== Data excerpts ==
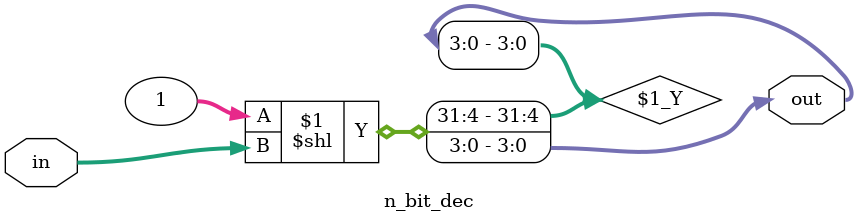
<source format=sv>
module n_bit_dec #(
    parameter n = 2
)(
    input logic [n-1:0] in,
    output logic [(1<<n) - 1:0] out
);
    assign out = 1 << in;

endmodule : n_bit_dec
</source>
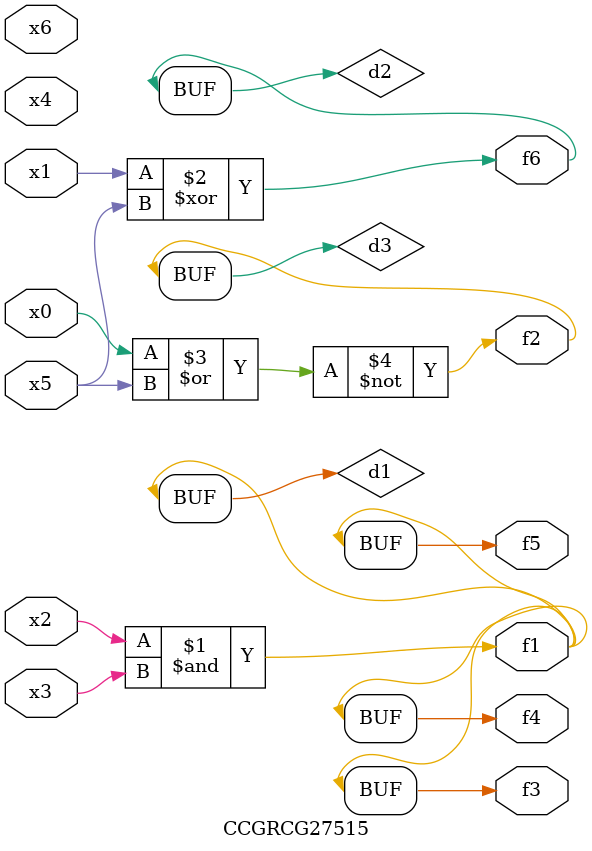
<source format=v>
module CCGRCG27515(
	input x0, x1, x2, x3, x4, x5, x6,
	output f1, f2, f3, f4, f5, f6
);

	wire d1, d2, d3;

	and (d1, x2, x3);
	xor (d2, x1, x5);
	nor (d3, x0, x5);
	assign f1 = d1;
	assign f2 = d3;
	assign f3 = d1;
	assign f4 = d1;
	assign f5 = d1;
	assign f6 = d2;
endmodule

</source>
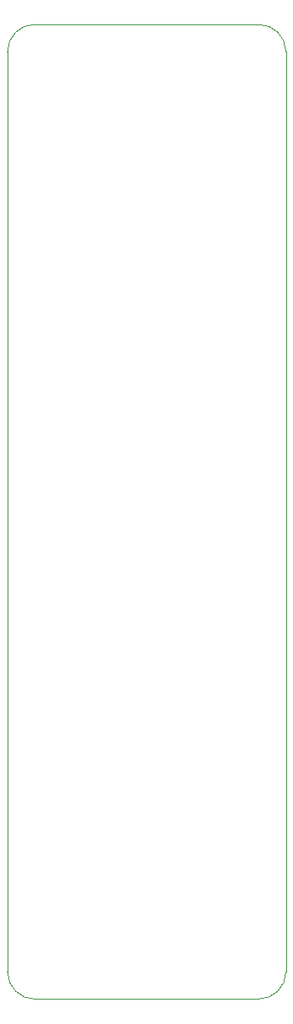
<source format=gbr>
G04 #@! TF.GenerationSoftware,KiCad,Pcbnew,(5.1.0-0)*
G04 #@! TF.CreationDate,2020-02-24T21:47:20+01:00*
G04 #@! TF.ProjectId,pino_brd_v01,70696e6f-5f62-4726-945f-7630312e6b69,rev?*
G04 #@! TF.SameCoordinates,Original*
G04 #@! TF.FileFunction,Profile,NP*
%FSLAX46Y46*%
G04 Gerber Fmt 4.6, Leading zero omitted, Abs format (unit mm)*
G04 Created by KiCad (PCBNEW (5.1.0-0)) date 2020-02-24 21:47:20*
%MOMM*%
%LPD*%
G04 APERTURE LIST*
%ADD10C,0.100000*%
G04 APERTURE END LIST*
D10*
X130960000Y-55080001D02*
X130960000Y-147580000D01*
X130960000Y-55080001D02*
G75*
G02X133710000Y-52330001I2750000J0D01*
G01*
X156210000Y-52330001D02*
X133710000Y-52330001D01*
X156209999Y-52330000D02*
G75*
G02X158960000Y-55080001I0J-2750001D01*
G01*
X158960000Y-147580000D02*
X158960000Y-55080001D01*
X158959999Y-147580001D02*
G75*
G02X156210000Y-150330000I-2749999J0D01*
G01*
X133710000Y-150330000D02*
X156210000Y-150330000D01*
X133710000Y-150330000D02*
G75*
G02X130960000Y-147580000I0J2750000D01*
G01*
M02*

</source>
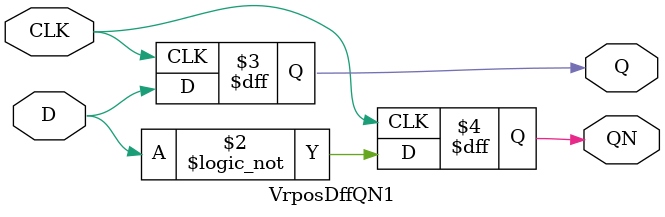
<source format=v>
module VrposDffQN1(CLK, D, Q, QN);
  input CLK, D;
  output Q, QN;
  reg Q, QN;

  always @ (posedge CLK) begin
    Q <= D; QN <= !D;
  end
endmodule

</source>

== What to work on ==
Read through the entries and copy each line in which "APERTURE" appears.

== Output for this exercise ==
G04 APERTURE LIST*
G04 APERTURE END LIST*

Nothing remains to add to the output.